* FUENTE
»»
Profesor universitario. Dirigente político. Secretario General de Vanguardia Popular.

Rafael Venegas | Al salir de la estación Petare, apenas terminar de ascender los 46 peldaños de la escalera fija –las eléctricas, a su lado, permanecen destartaladas desde hace largo tiempo, como un monumento a la desidia, a la corrupción y al desprecio hacia la gente, especialmente hacia los adultos mayores, los discapacitados y las embarazadas–, mis ojos se toparon con su figura grácil: joven de una juventud que quizás puede alcanzar los veinte años, alta, con una esbeltez bien delineada que es mitad contextura y mitad hambre, el rostro oblongo y el cuello estirado, ni bonita ni fea pero de atractivo magnético, el cabello recogido en una cinta coronada por un lazo, un pantalón corto deja libres sus piernas espigadas y una blusa sin mangas y de tela ligera exhibe al sol sus brazos descarnados, sus hombros huesudos y su pecho de marimba; todo el cuerpo arropado por una tez canela permutada en traslúcida.

Allí está, detenida en la puerta del subterráneo devenido rancho ambulante, con sus ojos grandes del color de la miel y una mirada enigmática que parece atravesar el tumulto meridiano sin apenas rozarlo. En su brazo derecho exhibe los confites, en el izquierdo sostiene una hermosa niña pegada al cono de la teta como una prolongación de su propia delgadez, y de su boca grande, de labios delgados y dentadura blanco leche que amamanta, emana el pregón que procura los clientes para su mercadería: chupetas, caramelos y barras de menta. Alimenta a su hija al mismo tiempo que trabaja y parece meditar, como extendiendo la vista intentando atisbar el horizonte de su historia. Confirmo una vez más que las mujeres están mejor concebidas por la vida para realizar con eficacia varias actividades de manera simultánea.
««
* TAREA ASIGNADA 1
Según el relato de la estación Petare, ¿qué mercadería ofrece la joven con su pregón?
* TAREA ASIGNADA 2
Prolonga el relato de la estación Petare a partir de su última oración.

* REGISTROS EXTRAÍDOS
»»
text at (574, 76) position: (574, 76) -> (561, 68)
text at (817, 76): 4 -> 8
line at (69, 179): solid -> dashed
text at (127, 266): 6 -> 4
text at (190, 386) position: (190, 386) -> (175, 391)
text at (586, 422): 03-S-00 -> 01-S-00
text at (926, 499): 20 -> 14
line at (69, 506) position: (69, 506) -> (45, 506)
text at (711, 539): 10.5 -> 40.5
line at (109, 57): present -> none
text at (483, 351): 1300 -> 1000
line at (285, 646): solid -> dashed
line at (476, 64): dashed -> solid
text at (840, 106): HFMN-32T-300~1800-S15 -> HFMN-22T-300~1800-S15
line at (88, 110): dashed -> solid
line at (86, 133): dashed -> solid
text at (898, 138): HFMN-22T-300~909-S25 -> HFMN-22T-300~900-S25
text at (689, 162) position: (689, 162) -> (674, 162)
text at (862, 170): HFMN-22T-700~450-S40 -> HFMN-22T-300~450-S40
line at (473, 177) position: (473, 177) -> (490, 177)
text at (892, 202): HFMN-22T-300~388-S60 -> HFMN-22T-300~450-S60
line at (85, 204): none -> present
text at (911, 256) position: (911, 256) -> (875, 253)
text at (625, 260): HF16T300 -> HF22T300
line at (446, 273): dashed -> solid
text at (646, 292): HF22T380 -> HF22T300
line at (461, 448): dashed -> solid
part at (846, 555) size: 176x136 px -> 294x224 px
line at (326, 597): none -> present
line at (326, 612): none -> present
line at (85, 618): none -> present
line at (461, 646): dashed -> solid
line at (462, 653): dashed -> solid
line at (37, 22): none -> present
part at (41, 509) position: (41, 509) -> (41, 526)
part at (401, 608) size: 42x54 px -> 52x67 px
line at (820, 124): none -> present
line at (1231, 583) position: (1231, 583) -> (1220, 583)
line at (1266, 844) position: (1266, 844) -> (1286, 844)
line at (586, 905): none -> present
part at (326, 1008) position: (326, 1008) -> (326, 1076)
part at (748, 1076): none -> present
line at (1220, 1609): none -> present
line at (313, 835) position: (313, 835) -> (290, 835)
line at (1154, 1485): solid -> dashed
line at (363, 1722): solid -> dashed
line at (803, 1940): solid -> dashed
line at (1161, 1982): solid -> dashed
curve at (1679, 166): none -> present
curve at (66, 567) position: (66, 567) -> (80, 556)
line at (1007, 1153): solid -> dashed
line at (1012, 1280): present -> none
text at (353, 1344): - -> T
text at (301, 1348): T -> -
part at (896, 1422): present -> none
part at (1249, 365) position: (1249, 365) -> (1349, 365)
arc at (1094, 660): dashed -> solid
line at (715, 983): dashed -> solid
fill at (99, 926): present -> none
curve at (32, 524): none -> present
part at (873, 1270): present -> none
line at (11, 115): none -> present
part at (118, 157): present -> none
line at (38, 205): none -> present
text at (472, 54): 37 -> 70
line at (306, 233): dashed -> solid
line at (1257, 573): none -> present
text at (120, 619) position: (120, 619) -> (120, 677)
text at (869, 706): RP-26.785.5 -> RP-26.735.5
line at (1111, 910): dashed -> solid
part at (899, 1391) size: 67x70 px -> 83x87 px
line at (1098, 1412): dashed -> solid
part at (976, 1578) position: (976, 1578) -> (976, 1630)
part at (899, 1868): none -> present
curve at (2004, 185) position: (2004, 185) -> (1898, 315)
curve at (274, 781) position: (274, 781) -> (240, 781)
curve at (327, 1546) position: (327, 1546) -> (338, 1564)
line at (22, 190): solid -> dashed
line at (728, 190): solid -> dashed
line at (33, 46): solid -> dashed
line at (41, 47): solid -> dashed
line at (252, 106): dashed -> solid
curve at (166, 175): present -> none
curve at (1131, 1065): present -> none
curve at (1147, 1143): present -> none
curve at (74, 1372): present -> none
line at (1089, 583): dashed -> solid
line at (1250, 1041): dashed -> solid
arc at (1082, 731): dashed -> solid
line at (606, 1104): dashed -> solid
««
* RESPUESTA ESPERADA 1
Ofrece chupetas, caramelos y barras de menta.

* RESPUESTA ESPERADA 2
El cuadro que observo me conmueve y no puedo evitar recordar que “el comandante supremo”, en uno de sus tantos arrebatos delirantes, dibujaba con pinceles de gloria la fisonomía de los “hijos de la revolución”: salud, educación, trabajo, cultura, deporte, buen vivir, progreso y un horizonte abierto para ir al asalto del futuro. Demagogia. Grandilocuencia. Pero como bien dice el refrán que la lengua es el castigo del cuerpo, pienso entonces que esta muchacha veinteañera, tempranamente madre, forzosamente apartada de los estudios, de la aventura juvenil que aspira tragarse el mundo, lanzada a la calle en procura del pan para su retoño, es una hija legítima de la “revolución”. Si no fuera esta imagen una síntesis de la vida concreta, bien podría ser una pintura titulada “Niña-madre con niña-hija en brazos”, o “Madre-niña amamantando con el sudor del trabajo”.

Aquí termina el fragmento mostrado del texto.